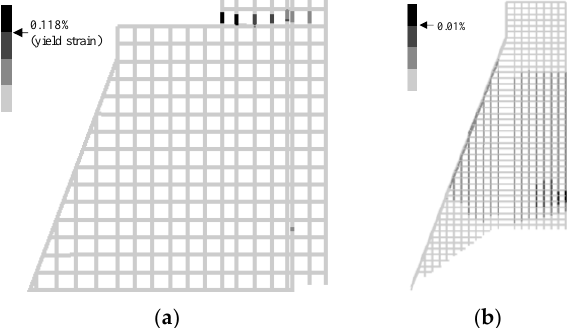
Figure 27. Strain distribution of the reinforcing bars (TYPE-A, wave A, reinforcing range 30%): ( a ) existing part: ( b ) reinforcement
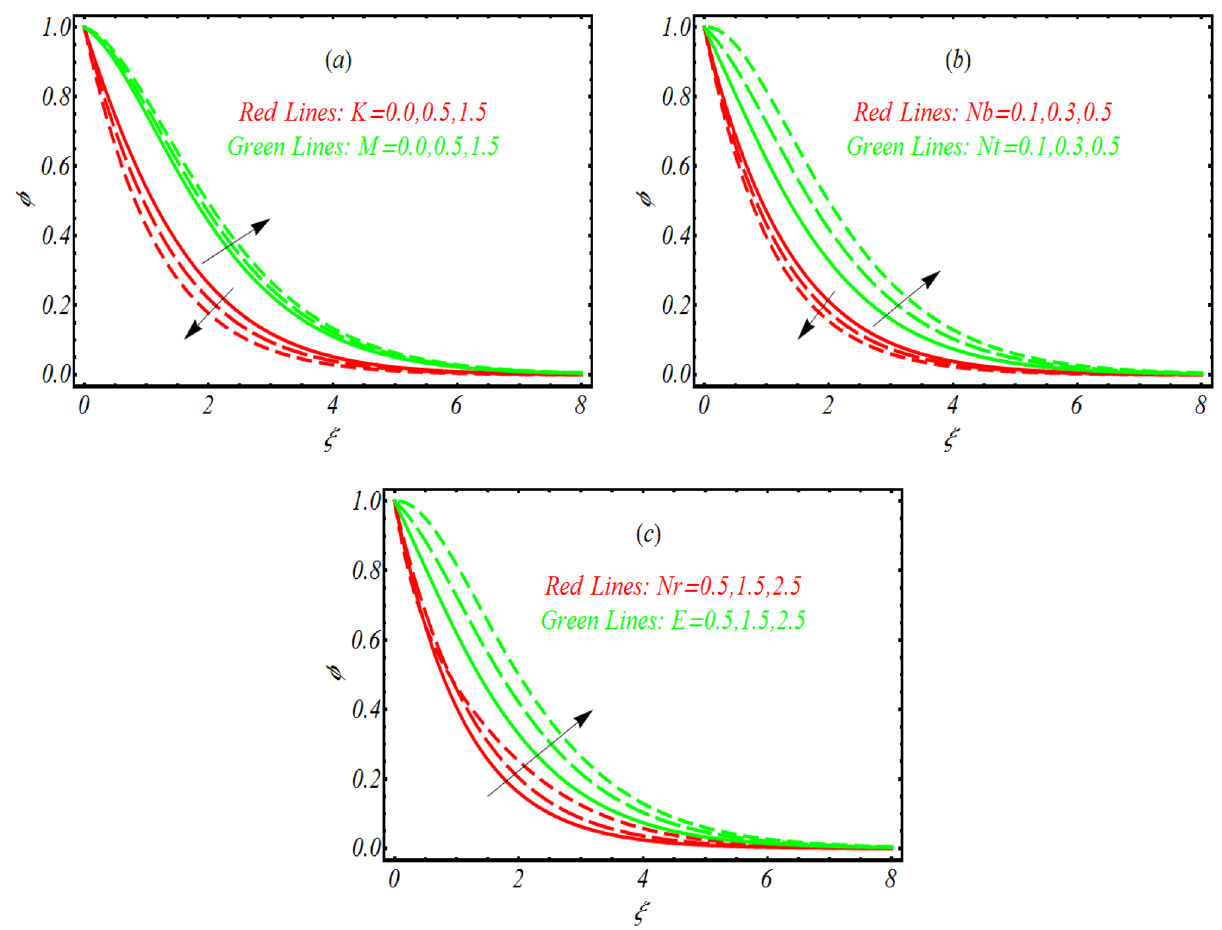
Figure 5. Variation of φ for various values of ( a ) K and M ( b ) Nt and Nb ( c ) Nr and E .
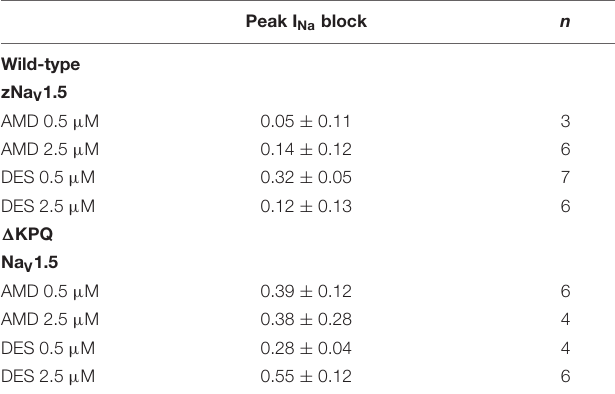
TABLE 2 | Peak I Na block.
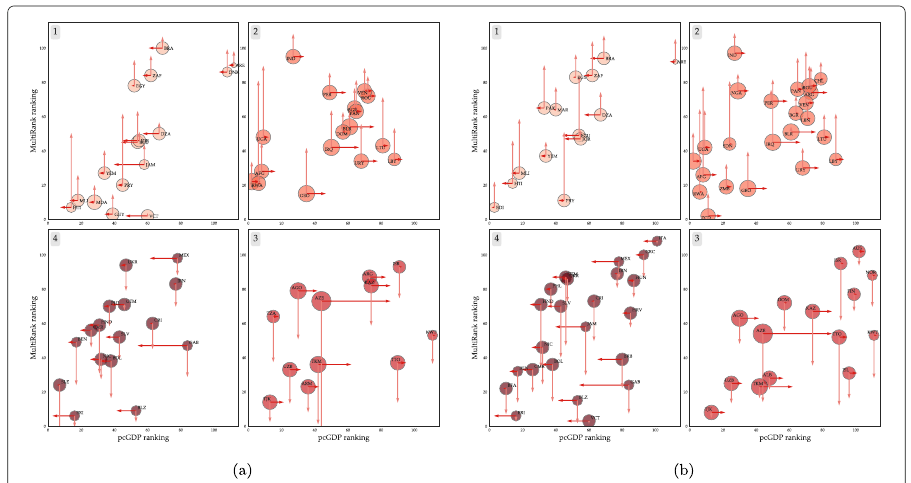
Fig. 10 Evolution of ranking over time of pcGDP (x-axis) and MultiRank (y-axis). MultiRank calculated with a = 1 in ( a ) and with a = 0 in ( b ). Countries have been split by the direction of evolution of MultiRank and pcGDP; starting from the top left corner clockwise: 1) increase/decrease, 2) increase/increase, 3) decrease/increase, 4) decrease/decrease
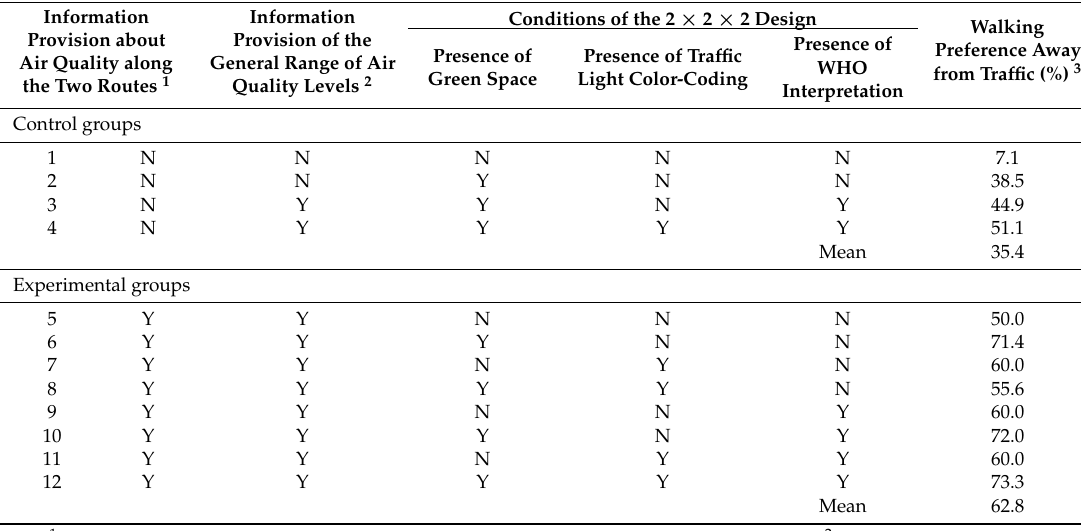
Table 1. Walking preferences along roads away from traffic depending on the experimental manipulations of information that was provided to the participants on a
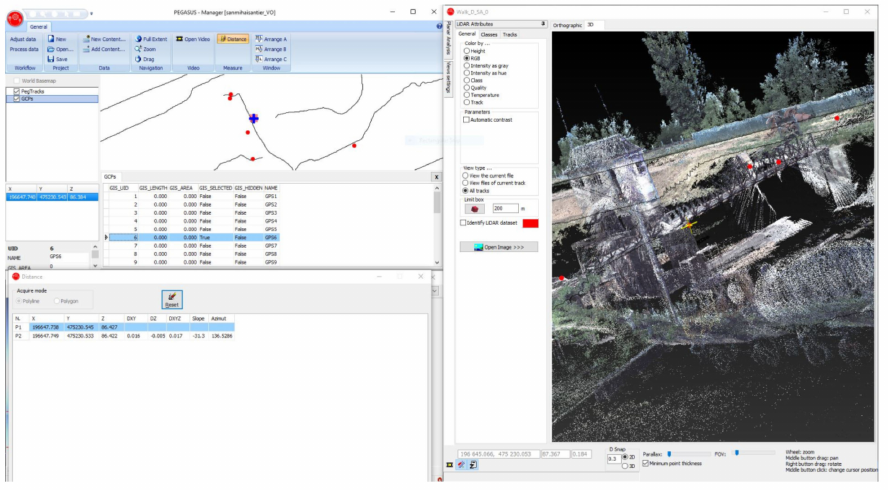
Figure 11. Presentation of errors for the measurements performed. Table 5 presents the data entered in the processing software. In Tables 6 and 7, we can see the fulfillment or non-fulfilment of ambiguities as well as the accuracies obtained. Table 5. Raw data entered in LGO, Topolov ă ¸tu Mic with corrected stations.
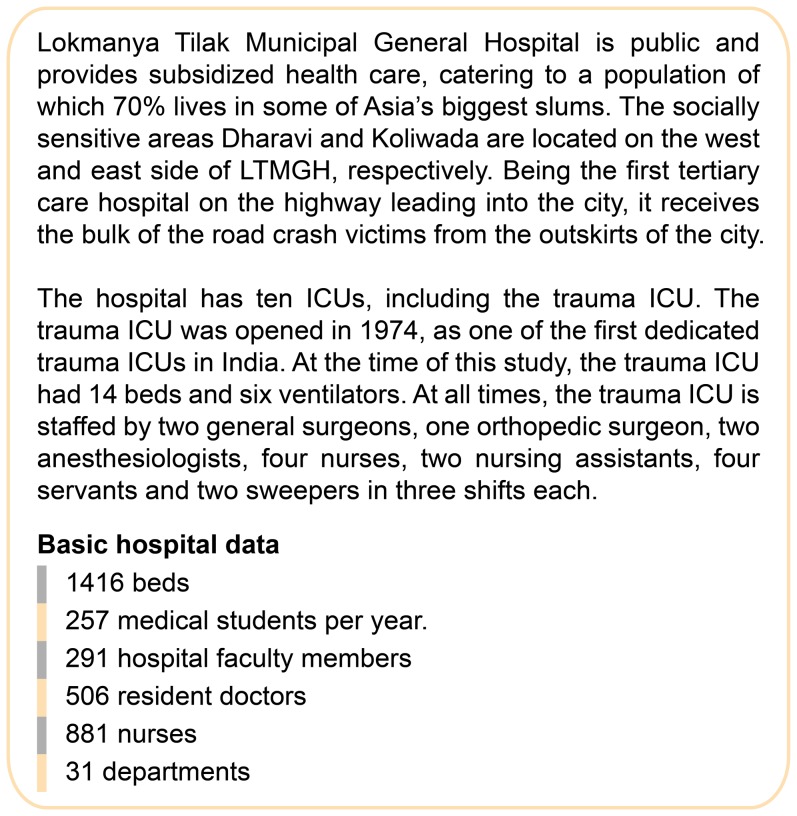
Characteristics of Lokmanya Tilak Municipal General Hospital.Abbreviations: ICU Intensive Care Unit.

═══

PROBLEM STATEMENT:
Please set down the records above word for word and omit their pictures.

ANSWER SPACE:
Figure 27. Strain distribution of the reinforcing bars (TYPE-A, wave A, reinforcing range 30%): ( a ) existing part: ( b ) reinforcement
Figure 5. Variation of φ for various values of ( a ) K and M ( b ) Nt and Nb ( c ) Nr and E .
TABLE 2 | Peak I Na block.
Fig. 10 Evolution of ranking over time of pcGDP (x-axis) and MultiRank (y-axis). MultiRank calculated with a = 1 in ( a ) and with a = 0 in ( b ). Countries have been split by the direction of evolution of MultiRank and pcGDP; starting from the top left corner clockwise: 1) increase/decrease, 2) increase/increase, 3) decrease/increase, 4) decrease/decrease
Table 1. Walking preferences along roads away from traffic depending on the experimental manipulations of information that was provided to the participants on a
Figure 11. Presentation of errors for the measurements performed. Table 5 presents the data entered in the processing software. In Tables 6 and 7, we can see the fulfillment or non-fulfilment of ambiguities as well as the accuracies obtained. Table 5. Raw data entered in LGO, Topolov ă ¸tu Mic with corrected stations.
Characteristics of Lokmanya Tilak Municipal General Hospital.Abbreviations: ICU Intensive Care Unit.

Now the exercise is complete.